-- TO DO --
Every line containing the word "ankle" is to be copied from the data below.
BEGIN
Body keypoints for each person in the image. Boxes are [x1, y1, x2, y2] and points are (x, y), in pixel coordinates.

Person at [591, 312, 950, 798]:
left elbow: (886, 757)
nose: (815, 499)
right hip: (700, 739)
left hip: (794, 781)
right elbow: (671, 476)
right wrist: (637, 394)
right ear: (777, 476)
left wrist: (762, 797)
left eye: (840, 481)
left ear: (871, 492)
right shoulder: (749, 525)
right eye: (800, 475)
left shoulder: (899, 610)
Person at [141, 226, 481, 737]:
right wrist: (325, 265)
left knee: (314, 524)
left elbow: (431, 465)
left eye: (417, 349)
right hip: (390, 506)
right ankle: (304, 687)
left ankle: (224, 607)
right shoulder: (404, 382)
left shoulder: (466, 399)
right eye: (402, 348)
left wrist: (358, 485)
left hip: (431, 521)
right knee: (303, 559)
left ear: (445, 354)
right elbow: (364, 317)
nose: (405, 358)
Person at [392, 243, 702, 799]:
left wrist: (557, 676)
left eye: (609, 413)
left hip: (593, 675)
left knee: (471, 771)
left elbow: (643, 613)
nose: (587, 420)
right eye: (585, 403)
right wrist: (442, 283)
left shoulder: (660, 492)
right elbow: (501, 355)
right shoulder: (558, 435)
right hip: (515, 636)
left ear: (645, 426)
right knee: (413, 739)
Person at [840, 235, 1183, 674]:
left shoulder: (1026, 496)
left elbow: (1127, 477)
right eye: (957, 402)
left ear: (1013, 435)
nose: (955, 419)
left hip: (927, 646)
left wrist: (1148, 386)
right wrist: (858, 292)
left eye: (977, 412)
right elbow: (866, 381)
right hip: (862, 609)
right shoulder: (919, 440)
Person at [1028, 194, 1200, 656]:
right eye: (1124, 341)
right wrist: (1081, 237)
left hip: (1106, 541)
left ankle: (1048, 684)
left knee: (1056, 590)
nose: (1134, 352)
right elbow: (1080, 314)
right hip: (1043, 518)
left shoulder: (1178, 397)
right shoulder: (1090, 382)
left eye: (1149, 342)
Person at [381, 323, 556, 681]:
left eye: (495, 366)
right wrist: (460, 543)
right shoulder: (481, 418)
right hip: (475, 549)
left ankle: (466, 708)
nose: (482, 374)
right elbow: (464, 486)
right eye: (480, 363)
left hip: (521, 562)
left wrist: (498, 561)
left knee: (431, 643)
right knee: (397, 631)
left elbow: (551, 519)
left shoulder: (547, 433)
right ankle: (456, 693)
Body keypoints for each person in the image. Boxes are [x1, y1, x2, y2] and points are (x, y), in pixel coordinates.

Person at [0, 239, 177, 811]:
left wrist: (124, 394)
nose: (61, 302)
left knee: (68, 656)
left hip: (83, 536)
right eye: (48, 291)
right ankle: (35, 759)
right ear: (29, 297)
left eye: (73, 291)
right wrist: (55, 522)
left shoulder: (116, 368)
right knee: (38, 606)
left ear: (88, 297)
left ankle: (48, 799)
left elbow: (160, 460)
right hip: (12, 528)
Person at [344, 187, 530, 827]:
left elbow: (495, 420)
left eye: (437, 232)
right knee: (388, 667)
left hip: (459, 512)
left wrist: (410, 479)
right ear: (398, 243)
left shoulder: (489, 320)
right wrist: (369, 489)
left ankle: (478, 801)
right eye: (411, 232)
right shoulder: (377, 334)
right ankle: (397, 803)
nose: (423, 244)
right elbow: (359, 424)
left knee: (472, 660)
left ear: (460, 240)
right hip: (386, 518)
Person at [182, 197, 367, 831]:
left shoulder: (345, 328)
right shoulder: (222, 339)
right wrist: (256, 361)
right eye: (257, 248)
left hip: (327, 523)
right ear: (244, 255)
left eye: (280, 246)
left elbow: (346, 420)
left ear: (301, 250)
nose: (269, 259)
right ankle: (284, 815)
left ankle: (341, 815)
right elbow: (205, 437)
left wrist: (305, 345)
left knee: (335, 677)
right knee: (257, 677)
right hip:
END
-- REPLY --
right ankle: (304, 687)
left ankle: (224, 607)
left ankle: (1048, 684)
left ankle: (466, 708)
right ankle: (456, 693)
right ankle: (35, 759)
left ankle: (48, 799)
left ankle: (478, 801)
right ankle: (397, 803)
right ankle: (284, 815)
left ankle: (341, 815)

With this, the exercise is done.